## The exercise
Give every one of the records below as a two-column CSV with the headers "prompt" and "output": one row per record, each field quoted, and any line breaks replaced by spaces. Leave the pictures out.

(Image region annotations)
----------------------------------------
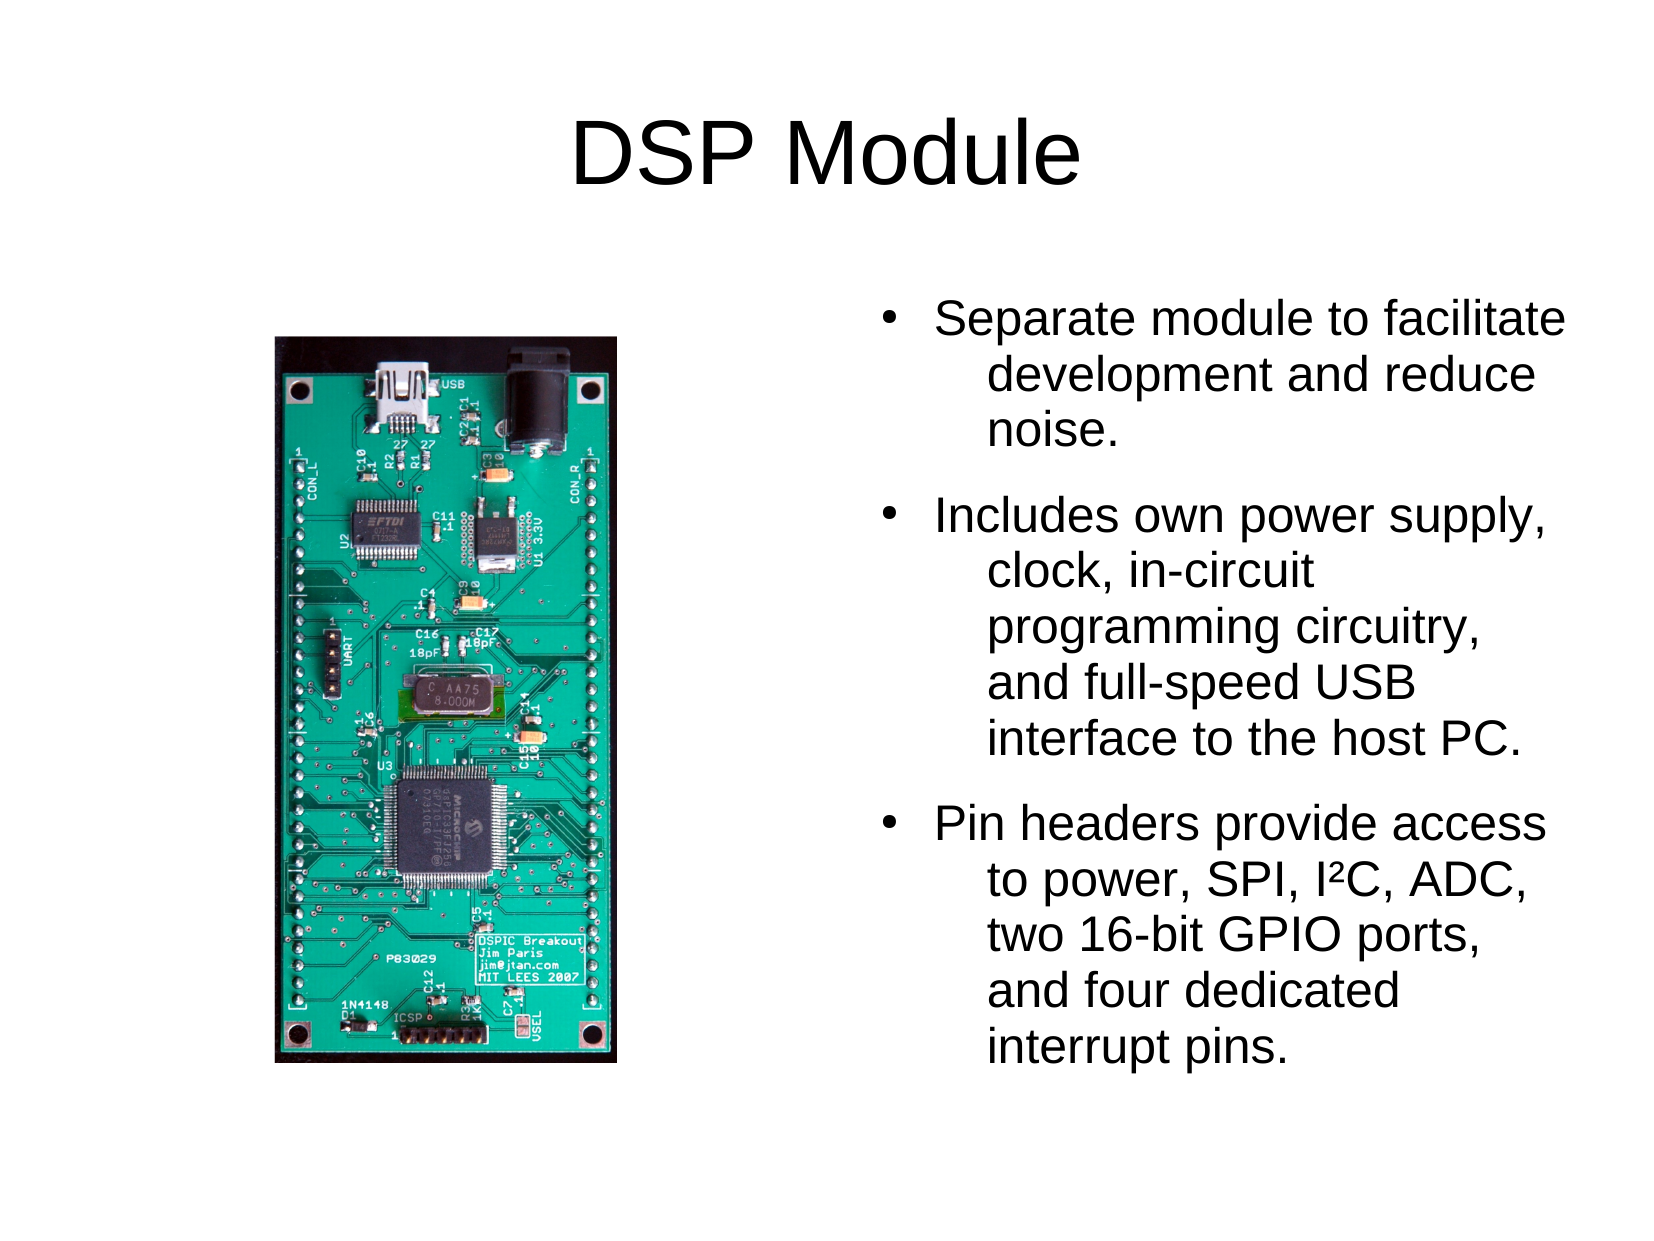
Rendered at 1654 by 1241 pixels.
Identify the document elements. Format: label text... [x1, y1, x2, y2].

list Separate module to facilitate development and reduce noise. Includes own power supply, clock, in-circuit programming circuitry, and full-speed USB interface to the host PC. Pin headers provide access to power, SPI, I²C, ADC, two 16-bit GPIO ports, and four dedicated interrupt pins. [845, 290, 1572, 1109]
title DSP Module [82, 49, 1571, 257]
picture [274, 336, 617, 1063]
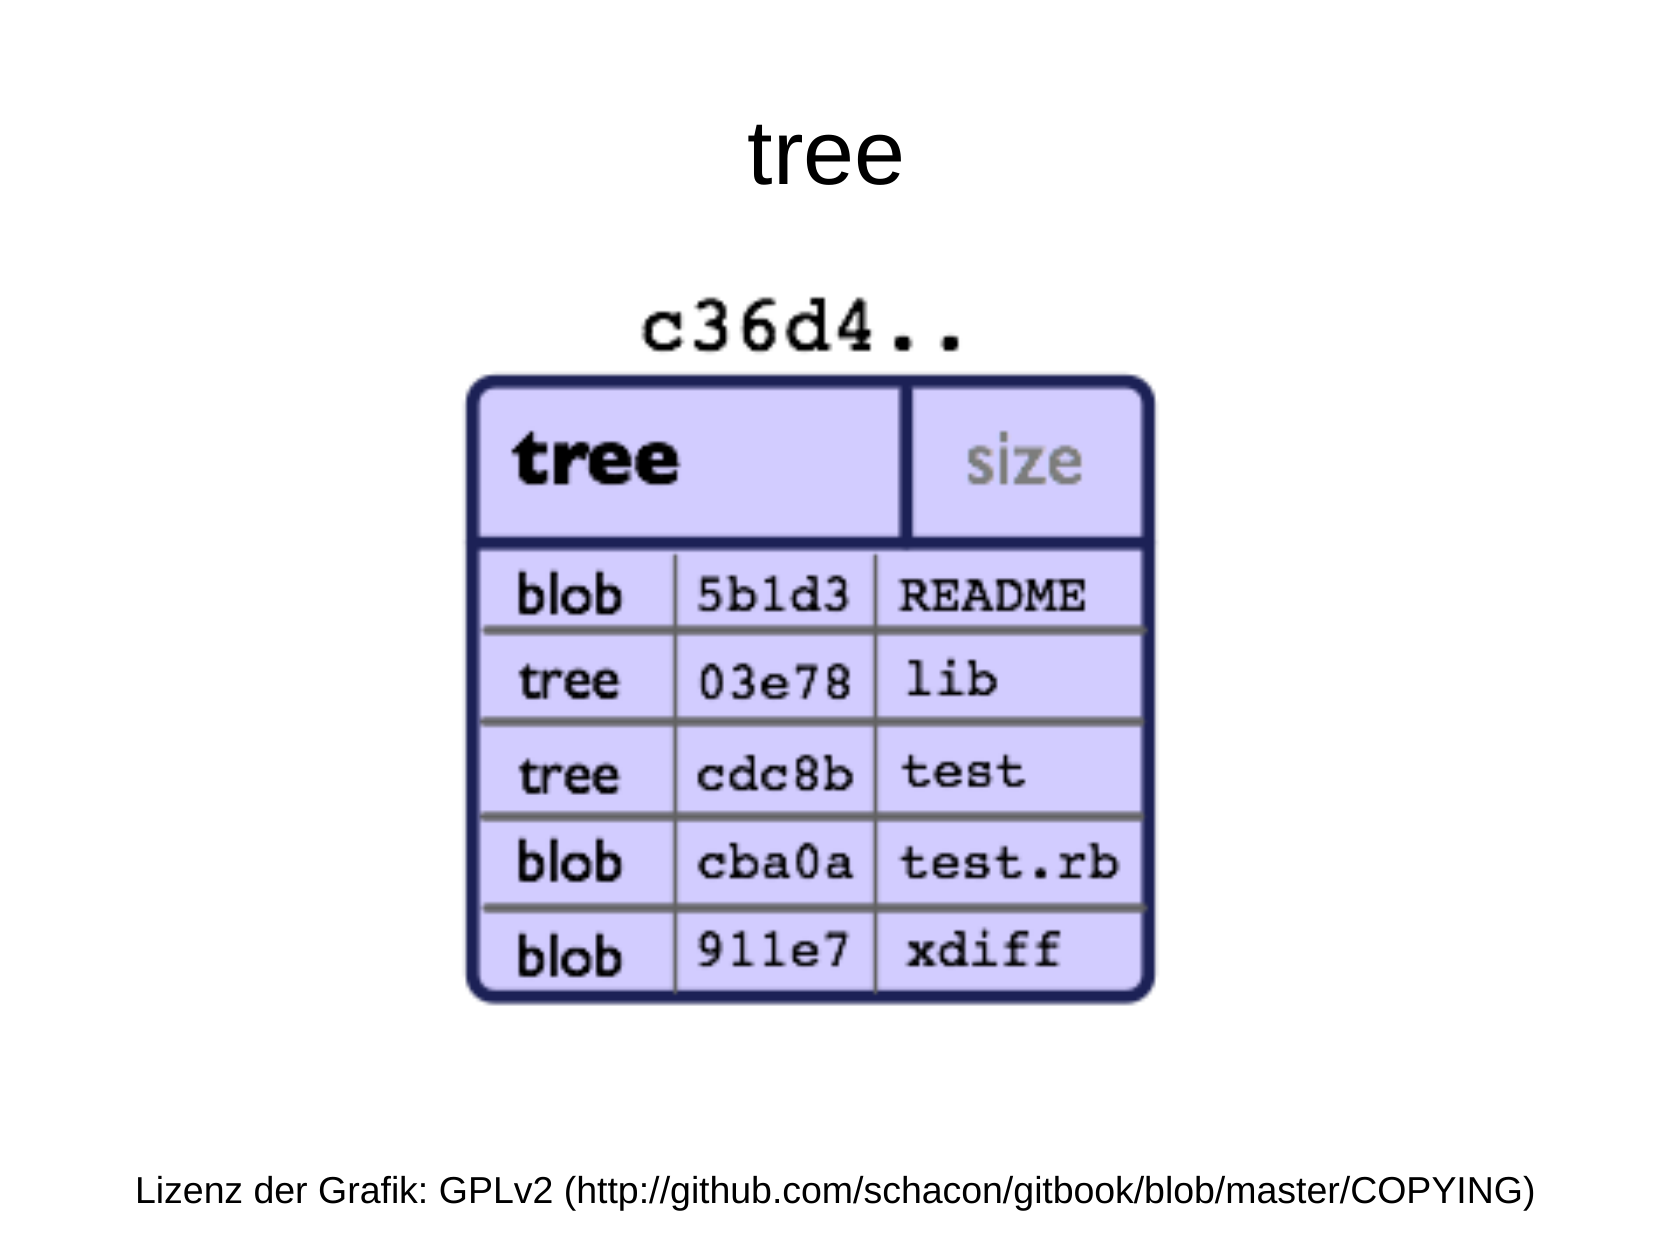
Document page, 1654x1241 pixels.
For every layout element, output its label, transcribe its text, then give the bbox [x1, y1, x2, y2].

title tree [82, 56, 1571, 250]
text_box Lizenz der Grafik: GPLv2 (http://github.com/schacon/gitbook/blob/master/COPYING) [120, 1162, 1552, 1220]
picture [450, 271, 1163, 1013]
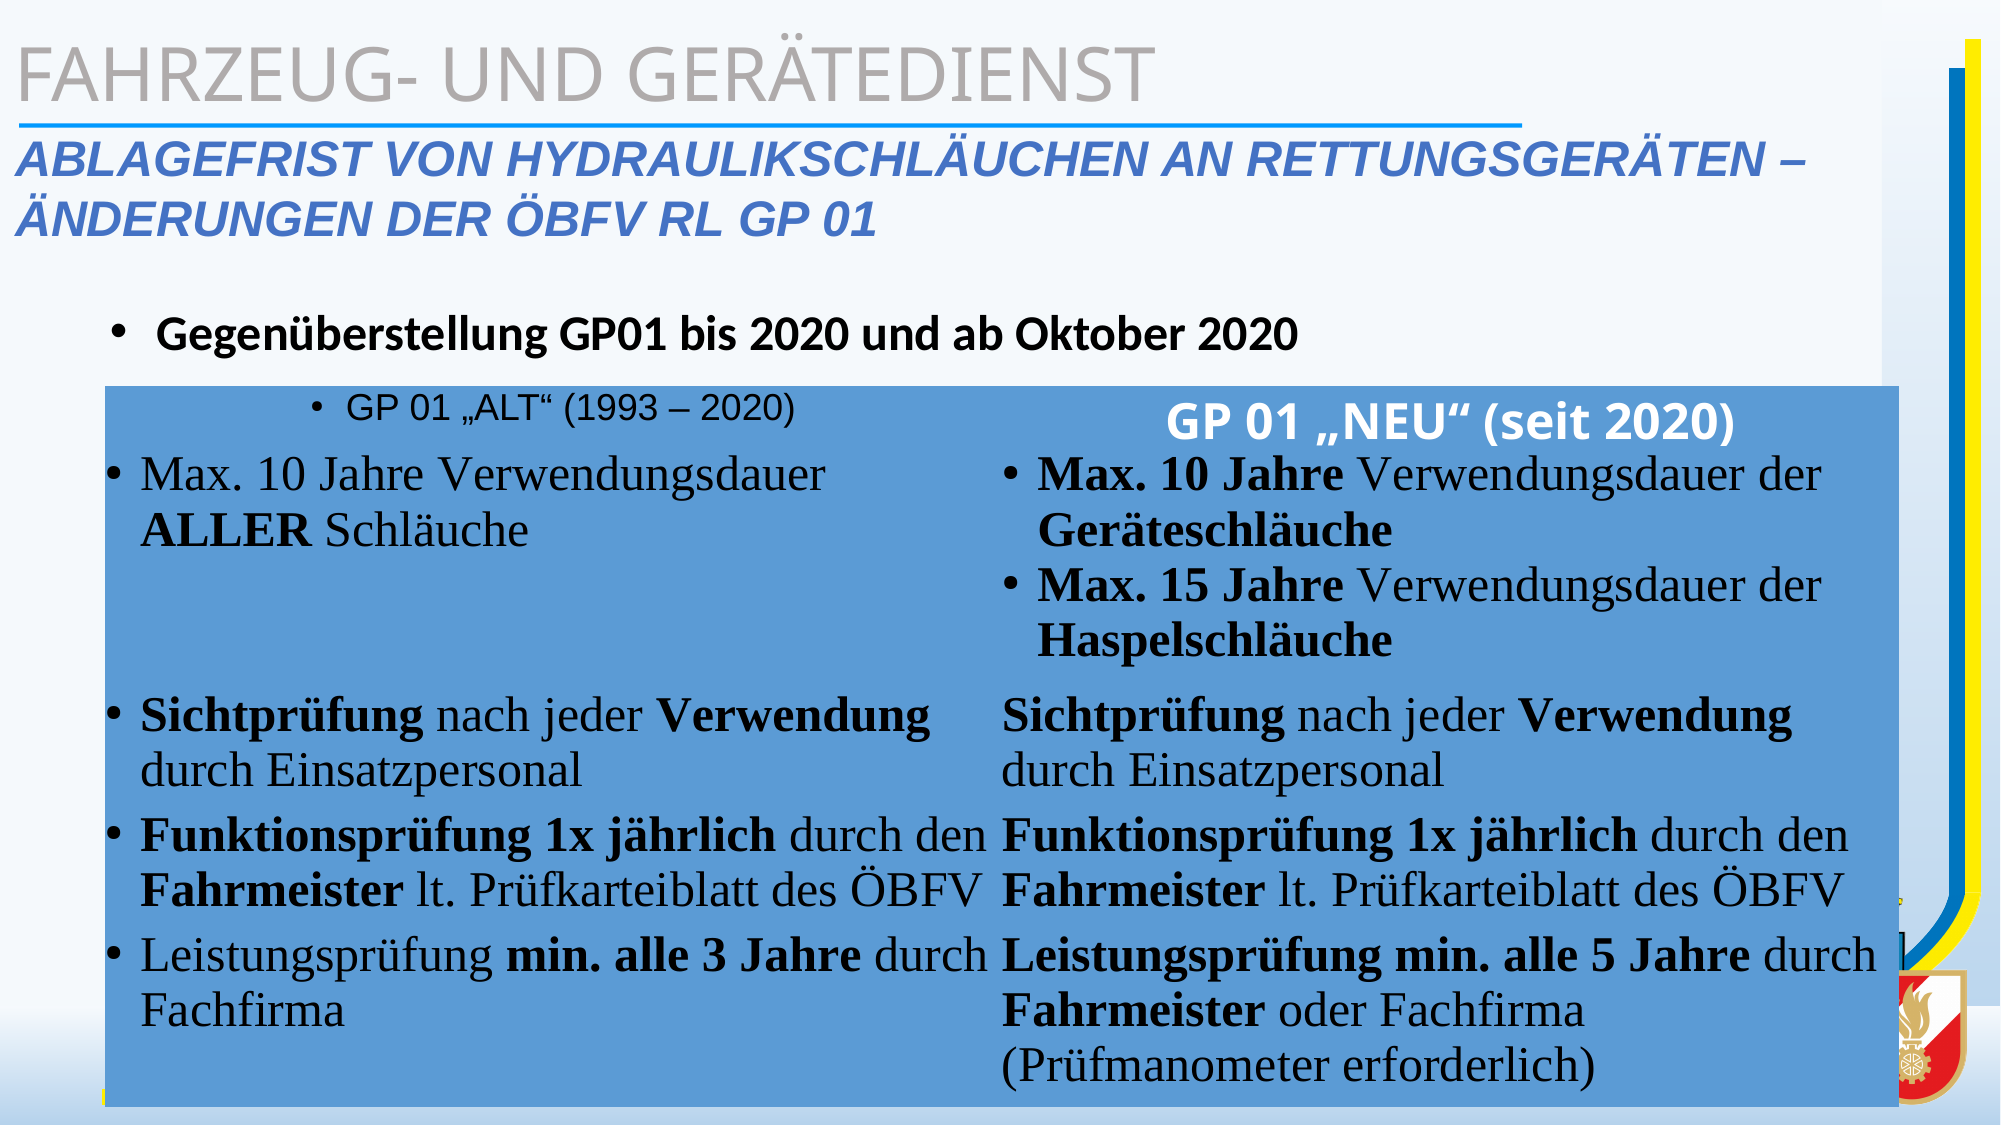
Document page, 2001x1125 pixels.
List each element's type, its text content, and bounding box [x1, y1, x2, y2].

table_cell Max. 10 Jahre Verwendungsdauer der Geräteschläuche Max. 15 Jahre Verwendungsdauer der Haspelschläuche [1002, 446, 1899, 686]
table_cell Funktionsprüfung 1x jährlich durch den Fahrmeister lt. Prüfkarteiblatt des ÖBFV [105, 807, 1002, 927]
table_cell Sichtprüfung nach jeder Verwendung durch Einsatzpersonal [1002, 686, 1899, 807]
table_cell Leistungsprüfung min. alle 3 Jahre durch Fachfirma [105, 927, 1002, 1107]
text_box Gegenüberstellung GP01 bis 2020 und ab Oktober 2020 [94, 292, 1941, 480]
text_box ABLAGEFRIST VON HYDRAULIKSCHLÄUCHEN AN RETTUNGSGERÄTEN – ÄNDERUNGEN DER ÖBFV RL GP 01 [0, 118, 1900, 256]
table_cell Max. 10 Jahre Verwendungsdauer ALLER Schläuche [105, 446, 1002, 686]
table_cell Leistungsprüfung min. alle 5 Jahre durch Fahrmeister oder Fachfirma (Prüfmanometer erforderlich) [1002, 927, 1899, 1107]
table_cell Funktionsprüfung 1x jährlich durch den Fahrmeister lt. Prüfkarteiblatt des ÖBFV [1002, 807, 1899, 927]
text_box FAHRZEUG- UND GERÄTEDIENST [0, 0, 1574, 118]
table_header GP 01 „NEU“ (seit 2020) [1002, 386, 1899, 446]
table_cell Sichtprüfung nach jeder Verwendung durch Einsatzpersonal [105, 686, 1002, 807]
table_header GP 01 „ALT“ (1993 – 2020) [105, 386, 1002, 446]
----------------------------------------
## Solved exercise
prompt,output
"Rendered at 1654 by 1241 pixels. Identify the document elements. Format: label text... [x1, y1, x2, y2].","list Separate module to facilitate development and reduce noise. Includes own power supply, clock, in-circuit programming circuitry, and full-speed USB interface to the host PC. Pin headers provide access to power, SPI, I²C, ADC, two 16-bit GPIO ports, and four dedicated interrupt pins. [845, 290, 1572, 1109] title DSP Module [82, 49, 1571, 257] picture [274, 336, 617, 1063]"
"Document page, 1654x1241 pixels. For every layout element, output its label, transcribe its text, then give the bbox [x1, y1, x2, y2].","title tree [82, 56, 1571, 250] text_box Lizenz der Grafik: GPLv2 (http://github.com/schacon/gitbook/blob/master/COPYING) [120, 1162, 1552, 1220] picture [450, 271, 1163, 1013]"
"Document page, 2001x1125 pixels. List each element's type, its text content, and bounding box [x1, y1, x2, y2].","table_cell Max. 10 Jahre Verwendungsdauer der Geräteschläuche Max. 15 Jahre Verwendungsdauer der Haspelschläuche [1002, 446, 1899, 686] table_cell Funktionsprüfung 1x jährlich durch den Fahrmeister lt. Prüfkarteiblatt des ÖBFV [105, 807, 1002, 927] table_cell Sichtprüfung nach jeder Verwendung durch Einsatzpersonal [1002, 686, 1899, 807] table_cell Leistungsprüfung min. alle 3 Jahre durch Fachfirma [105, 927, 1002, 1107] text_box Gegenüberstellung GP01 bis 2020 und ab Oktober 2020 [94, 292, 1941, 480] text_box ABLAGEFRIST VON HYDRAULIKSCHLÄUCHEN AN RETTUNGSGERÄTEN – ÄNDERUNGEN DER ÖBFV RL GP 01 [0, 118, 1900, 256] table_cell Max. 10 Jahre Verwendungsdauer ALLER Schläuche [105, 446, 1002, 686] table_cell Leistungsprüfung min. alle 5 Jahre durch Fahrmeister oder Fachfirma (Prüfmanometer erforderlich) [1002, 927, 1899, 1107] table_cell Funktionsprüfung 1x jährlich durch den Fahrmeister lt. Prüfkarteiblatt des ÖBFV [1002, 807, 1899, 927] text_box FAHRZEUG- UND GERÄTEDIENST [0, 0, 1574, 118] table_header GP 01 „NEU“ (seit 2020) [1002, 386, 1899, 446] table_cell Sichtprüfung nach jeder Verwendung durch Einsatzpersonal [105, 686, 1002, 807] table_header GP 01 „ALT“ (1993 – 2020) [105, 386, 1002, 446]"